L'agréable reconnaissance



«Je suis en proie à une étrange sensation. Si ce n’est pas une indigestion, ça doit être de la gratitude!» (Benjamin Disraeli)


           La gratitude... Le dictionnaire Littré nous en décrit l'étymologie ainsi: «Du Latin gratitudinem, reconnaissance, de gratus, agréable [1].» Une fort agréable reconnaissance... Une chouette envie de montrer sa satisfaction éternelle. Dire merci, ça semble si simple, en fait. C'est même devenu une réponse automatique à un «s'il vous plait», un peu comme ces messages d'absence prolongée que l'on programme dans nos boîtes de courriels au bureau et qui sont mécaniquement semés à tout vent pendant qu'on se fait griller la cuisse de poulet dans le Sud. On dit merci pour des cadeaux reçus, pour des services rendus, pour les fois où la peau de nos fesses a été sauvée in extremis... Mais pourquoi ne devrait-on pas prendre le temps, une fois par année, ne serait-ce, de remercier l'univers pour ces détails qui ont forgé l'être subliiiiime et irrrrrrésistible que nous sommes au quotidien? C'est ce que j'ai décidé de faire aujourd'hui. Je rends grâce à qui de droit pour les morceaux du casse-tête de ma personnalité que j'ai été capable d'assembler jusqu'à maintenant.

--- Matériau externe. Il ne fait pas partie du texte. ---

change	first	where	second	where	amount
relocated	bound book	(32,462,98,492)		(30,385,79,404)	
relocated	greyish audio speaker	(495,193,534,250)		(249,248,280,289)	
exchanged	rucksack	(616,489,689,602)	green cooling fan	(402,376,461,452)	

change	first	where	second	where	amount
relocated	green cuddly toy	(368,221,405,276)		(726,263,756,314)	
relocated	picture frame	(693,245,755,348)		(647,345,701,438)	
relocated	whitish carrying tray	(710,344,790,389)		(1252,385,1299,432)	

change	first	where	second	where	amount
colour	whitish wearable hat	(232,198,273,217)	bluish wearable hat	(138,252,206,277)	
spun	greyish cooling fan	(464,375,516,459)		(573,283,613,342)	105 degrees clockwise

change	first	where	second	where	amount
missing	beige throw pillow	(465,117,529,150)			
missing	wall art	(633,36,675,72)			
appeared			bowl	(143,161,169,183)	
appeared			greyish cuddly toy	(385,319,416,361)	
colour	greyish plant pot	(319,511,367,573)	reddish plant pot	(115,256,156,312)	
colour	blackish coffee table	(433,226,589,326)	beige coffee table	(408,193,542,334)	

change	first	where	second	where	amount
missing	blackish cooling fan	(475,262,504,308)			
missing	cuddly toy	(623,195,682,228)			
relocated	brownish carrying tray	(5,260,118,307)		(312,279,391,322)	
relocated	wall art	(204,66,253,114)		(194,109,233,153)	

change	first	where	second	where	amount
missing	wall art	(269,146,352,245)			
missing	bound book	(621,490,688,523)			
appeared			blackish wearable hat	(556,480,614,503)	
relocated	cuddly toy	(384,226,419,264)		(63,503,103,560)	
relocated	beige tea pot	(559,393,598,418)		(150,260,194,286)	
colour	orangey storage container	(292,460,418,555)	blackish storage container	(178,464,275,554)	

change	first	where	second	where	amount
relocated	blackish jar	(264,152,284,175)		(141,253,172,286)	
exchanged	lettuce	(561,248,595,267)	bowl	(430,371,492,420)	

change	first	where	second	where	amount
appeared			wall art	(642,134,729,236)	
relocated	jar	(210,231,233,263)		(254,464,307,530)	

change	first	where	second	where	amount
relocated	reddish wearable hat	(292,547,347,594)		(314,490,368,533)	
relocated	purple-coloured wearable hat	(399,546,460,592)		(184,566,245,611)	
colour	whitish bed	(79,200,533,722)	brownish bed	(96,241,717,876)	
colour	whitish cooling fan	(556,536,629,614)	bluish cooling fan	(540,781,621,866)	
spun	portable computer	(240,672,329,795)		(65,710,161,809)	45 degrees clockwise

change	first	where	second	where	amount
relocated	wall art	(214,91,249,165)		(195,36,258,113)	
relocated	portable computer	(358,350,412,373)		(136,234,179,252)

            Alors voilà, dans quatre, trois, deux, un, zéro...


            MERCI!


           Merci maman chérie de m'avoir laissé coller un gigantesque poster de Samantha Fox en bobettes (toussotements) sur la porte de ma chambre, quand j'avais sept ans, et de ne pas avoir trop sourcillé quand j'ai déclaré solennellement que j'allais lui ressembler plus tard. Tu le savais, dans le fond, que tout ce qui comptait était que je «wanna have some fun». J'avais même dit à ma coiffeuse Manon du Salon Idéal que mon but dans la vie était d'avoir des gros melons. Il faut faire attention à ce que l'on souhaite. On pourrait être entendu... Merdouille.


          Merci Rita Lachance, de m'avoir poussée à continuer d'écrire tout ce qui me passait par la caboche quand j'étais une rate de biblio adolescente, et de m'avoir convaincue que ça, je savais le faire. L'encouragement de la famille, c'est une chose, mais la confiance d'une inconnue, c'est un cadeau tombé du firmament.   


           Merci Nestlé d'avoir inventé le Drumstick au caramel, d'y avoir ajouté des peanuts et d'avoir rempli le fond du cône de chocolat (la meilleure partie). Tu m'as aidée à guérir des peines d'amour, à passer des trips bouffes, à effacer des moments de cafard, à rafraîchir mes étés brûlants... et à prendre quelques kilos, par moments. Mouais...


           Merci IYS d'avoir permis de réseauter des milliers de jeunes de partout dans le monde, à l'ère où Internet n'était pas encore rendu dans les chaumières. Je suis devenue une voyageuse à dos de cartes postales colorées, de timbres exotiques et de papier à lettres parfumé grâce à tes jumelages. Et mes échanges avec Florine, Chris, Karla, Yacouba, Mubasshir, Anne, Giulia, Sandi et tous ces autres adolescents ont fait de moi une toute jeune citoyenne du monde plus qu'allumée. À douze ans, je savais déjà qu'il ne fallait pas faire toute une histoire de la religion, de la langue, de la plupart des coutumes et de la distance. À vingt ans, je n'avais déjà plus de nationalité ni de frontières dans ma tête. À presque quarante ans, j'ai encore et toujours envie d'en savoir plus sur l'autre.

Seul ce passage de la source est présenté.